Invece un nazionalismo autoreferente s’ impadronì del Paese che imboccò la strada dell’autarchia, del corporativismo e dello statalismo spinto alle estreme conseguenze. Il tutto finanziato dal latifondo “granaio del mondo”.
L’autismo ormai latente, esplose quando nel 1982 l’ Argentina dei generali decise di sfidare il mondo per il possesso della isole Malvinas, e lo ritroviamo ai nostri giorni negli applausi da stadio con cui il parlamento e purtroppo tanta parte degli argentini, accolsero a fine dicembre 2001, l’ annuncio di un presidente provvisorio che l’ Argentina sospendeva i pagamenti del debito ribadendo un delirio di isolamento che prima di essere economico è psicologico..
Il male oscuro della crisi argentina è il suo autismo, il non aver mai di fatto voluto integrarsi ad un mondo occidentale che la affascina eppure respinge, innamorata come Narciso di se stessa. L’autistico non ha o non vuole aver bisogno degli altri, ma forse, poiché di lui non sappiamo nulla, ha solo paura di non reggere il confronto e preferisce ignorare l’ appassionata esortazione del filosofo spagnolo Ortega y Gasset “ Argentinos, a las cosas “ o “ Argentini, accettate la realtà del mondo” senza la quale non c’è base per un buon futuro.
2003 – 2012
La presidenza di Eduardo Duhalde traghetta abilmente il paese alle elezioni Presidenziali del 2003 – scadenza naturale del mandato del dimesso De La Rua – .
Due sono i candidati presidenziabili, ambedue peronisti, Carlos Menem – che tenta la tripletta – e Nestor Kirchner semi sconosciuto Governatore della Provìncia di Santa Cruz. Il primo turno è vinto da Menem con circa il 27% su Kirchner al 23% . Menem certo di perdere il ballottaggio vi rinuncia e NK diviene presidente con il più basso numero di suffragi della storia argentina e non solo.
La sua presidenza inizia con una grande determinazione , mette in angolo i militari, mantiene i sussidi popolari stabiliti da Duhalde e concentra molto potere. Il “cielo” lo aiuta con raccolti record e prezzi dei cereali e della soia alle stelle. Kirchner riesce ha rinegoziare il debito andato in default e salda cash undici miliardi di dollari al FMI. La rinegoziazione crea tensioni con l’Italia massima detentrice di titoli argentini
Il paese si ricompatta dietro una sua popolarità crescente coadiuvato dalla moglie Cristina Fernandez senatrice e futura presidente.

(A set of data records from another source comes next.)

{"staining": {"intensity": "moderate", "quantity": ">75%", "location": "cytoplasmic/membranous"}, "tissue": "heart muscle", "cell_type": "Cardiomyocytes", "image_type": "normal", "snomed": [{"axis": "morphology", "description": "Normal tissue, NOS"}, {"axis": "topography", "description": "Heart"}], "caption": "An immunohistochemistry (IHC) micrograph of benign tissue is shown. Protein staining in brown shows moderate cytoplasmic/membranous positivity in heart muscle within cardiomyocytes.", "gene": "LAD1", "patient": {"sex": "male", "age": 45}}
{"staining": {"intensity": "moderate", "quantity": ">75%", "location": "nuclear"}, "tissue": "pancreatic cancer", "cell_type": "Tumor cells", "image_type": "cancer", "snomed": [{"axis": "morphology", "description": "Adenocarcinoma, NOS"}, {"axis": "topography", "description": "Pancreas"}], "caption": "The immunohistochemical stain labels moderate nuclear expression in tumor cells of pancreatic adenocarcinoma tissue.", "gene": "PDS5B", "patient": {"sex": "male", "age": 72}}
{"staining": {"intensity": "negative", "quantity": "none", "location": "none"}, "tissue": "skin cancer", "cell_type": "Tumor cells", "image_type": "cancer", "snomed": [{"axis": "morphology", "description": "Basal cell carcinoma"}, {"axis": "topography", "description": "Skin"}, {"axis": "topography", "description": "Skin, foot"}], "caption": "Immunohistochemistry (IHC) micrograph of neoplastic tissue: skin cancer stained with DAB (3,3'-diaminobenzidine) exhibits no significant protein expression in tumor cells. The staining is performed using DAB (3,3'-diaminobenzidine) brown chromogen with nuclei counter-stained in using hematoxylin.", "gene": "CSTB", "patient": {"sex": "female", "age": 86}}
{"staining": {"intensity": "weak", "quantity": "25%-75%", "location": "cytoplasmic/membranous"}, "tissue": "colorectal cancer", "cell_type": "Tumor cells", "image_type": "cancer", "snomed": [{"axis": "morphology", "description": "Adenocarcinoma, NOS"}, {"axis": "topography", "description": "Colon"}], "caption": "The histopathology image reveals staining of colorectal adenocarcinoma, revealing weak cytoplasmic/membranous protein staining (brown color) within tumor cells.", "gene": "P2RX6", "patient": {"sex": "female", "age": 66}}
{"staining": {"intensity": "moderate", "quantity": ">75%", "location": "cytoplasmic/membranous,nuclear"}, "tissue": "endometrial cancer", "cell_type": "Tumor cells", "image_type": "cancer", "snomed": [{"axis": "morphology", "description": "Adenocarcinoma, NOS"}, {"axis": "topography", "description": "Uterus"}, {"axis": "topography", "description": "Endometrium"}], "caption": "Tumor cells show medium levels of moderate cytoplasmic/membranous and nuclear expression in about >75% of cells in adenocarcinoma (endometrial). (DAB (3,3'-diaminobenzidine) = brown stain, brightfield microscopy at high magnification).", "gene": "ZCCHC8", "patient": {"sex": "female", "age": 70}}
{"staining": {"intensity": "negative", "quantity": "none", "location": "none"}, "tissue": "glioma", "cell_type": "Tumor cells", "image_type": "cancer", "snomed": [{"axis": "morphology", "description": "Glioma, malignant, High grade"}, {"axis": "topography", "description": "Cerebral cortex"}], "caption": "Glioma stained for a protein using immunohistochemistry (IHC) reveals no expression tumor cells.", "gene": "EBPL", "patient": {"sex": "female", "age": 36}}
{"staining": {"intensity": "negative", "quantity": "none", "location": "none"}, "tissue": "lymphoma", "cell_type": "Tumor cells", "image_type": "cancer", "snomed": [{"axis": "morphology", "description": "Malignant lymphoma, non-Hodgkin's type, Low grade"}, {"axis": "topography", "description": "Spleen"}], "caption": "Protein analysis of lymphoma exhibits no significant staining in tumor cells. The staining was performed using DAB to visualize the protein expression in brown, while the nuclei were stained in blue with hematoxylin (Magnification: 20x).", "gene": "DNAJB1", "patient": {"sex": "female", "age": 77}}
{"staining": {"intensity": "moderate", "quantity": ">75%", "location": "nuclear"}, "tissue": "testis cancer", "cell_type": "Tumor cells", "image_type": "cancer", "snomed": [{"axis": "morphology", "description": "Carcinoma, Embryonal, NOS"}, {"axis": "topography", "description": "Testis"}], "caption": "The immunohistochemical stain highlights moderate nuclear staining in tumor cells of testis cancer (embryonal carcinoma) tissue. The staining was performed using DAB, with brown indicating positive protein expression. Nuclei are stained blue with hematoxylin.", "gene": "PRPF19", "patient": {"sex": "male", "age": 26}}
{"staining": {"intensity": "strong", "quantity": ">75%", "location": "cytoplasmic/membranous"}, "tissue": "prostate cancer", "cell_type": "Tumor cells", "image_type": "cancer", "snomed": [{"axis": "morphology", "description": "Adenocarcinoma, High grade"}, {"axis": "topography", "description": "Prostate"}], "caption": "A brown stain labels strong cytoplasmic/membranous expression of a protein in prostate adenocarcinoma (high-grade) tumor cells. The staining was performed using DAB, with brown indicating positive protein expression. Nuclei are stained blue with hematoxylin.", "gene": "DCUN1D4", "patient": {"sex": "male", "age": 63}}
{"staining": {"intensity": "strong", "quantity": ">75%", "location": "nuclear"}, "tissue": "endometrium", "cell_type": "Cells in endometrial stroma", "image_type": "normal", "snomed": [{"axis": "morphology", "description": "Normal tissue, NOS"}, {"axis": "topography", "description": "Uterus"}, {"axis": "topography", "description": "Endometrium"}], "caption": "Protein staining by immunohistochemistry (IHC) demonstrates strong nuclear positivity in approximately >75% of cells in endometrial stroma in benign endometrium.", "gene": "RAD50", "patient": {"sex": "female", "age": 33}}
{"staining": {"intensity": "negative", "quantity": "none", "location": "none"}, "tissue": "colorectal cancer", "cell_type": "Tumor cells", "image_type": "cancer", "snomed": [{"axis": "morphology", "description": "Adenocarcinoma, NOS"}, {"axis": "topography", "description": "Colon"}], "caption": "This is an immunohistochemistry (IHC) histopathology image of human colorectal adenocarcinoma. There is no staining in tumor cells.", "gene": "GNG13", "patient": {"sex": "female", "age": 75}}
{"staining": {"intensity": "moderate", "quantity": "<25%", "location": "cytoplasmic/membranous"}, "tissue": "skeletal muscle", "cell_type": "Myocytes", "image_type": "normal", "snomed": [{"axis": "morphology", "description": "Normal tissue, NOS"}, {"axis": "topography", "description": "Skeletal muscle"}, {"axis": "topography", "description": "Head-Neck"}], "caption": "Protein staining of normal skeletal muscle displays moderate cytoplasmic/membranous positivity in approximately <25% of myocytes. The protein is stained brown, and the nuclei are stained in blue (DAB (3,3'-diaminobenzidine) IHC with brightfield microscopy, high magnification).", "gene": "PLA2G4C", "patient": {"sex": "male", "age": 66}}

Nel 2007 Kirchner non si ricandida – preservandosi per il 2011 – e la moglie CFK diviene presidente anche se i consensi popolari soprattutto al legislativo diminuiscono e appaiono con forza sulla scena politica due attori di grande importanza Mauricio Macri e Daniel Scioli rispettivamente eletti Jefe de Gobierno de la Ciudad de Buenos Aires e Governatore della provincia di Buenos Aires.
I prezzi della soia si mantengono in crescita e l’Argentina a sua volta cresce a ritmi asiatici e rinegozia il debito scaduto per la parte non “chiusa” nella precedente tornata.
Nel 2010 Kirchner muore improvvisamente e la moglie Cristina si ricandida alle elezioni del 2011 che vince comodamente come Macri e Scioli in Città e Provincia di Buenos Aires.
La politica di CFK si estremizza rispetto a quella del marito, aggressiva ma sostanzialmente moderata, e stringe alleanza con la Republica Bolivariana de Venezuela e mantiene l’apertura a Cuba e recentemente all’Iran.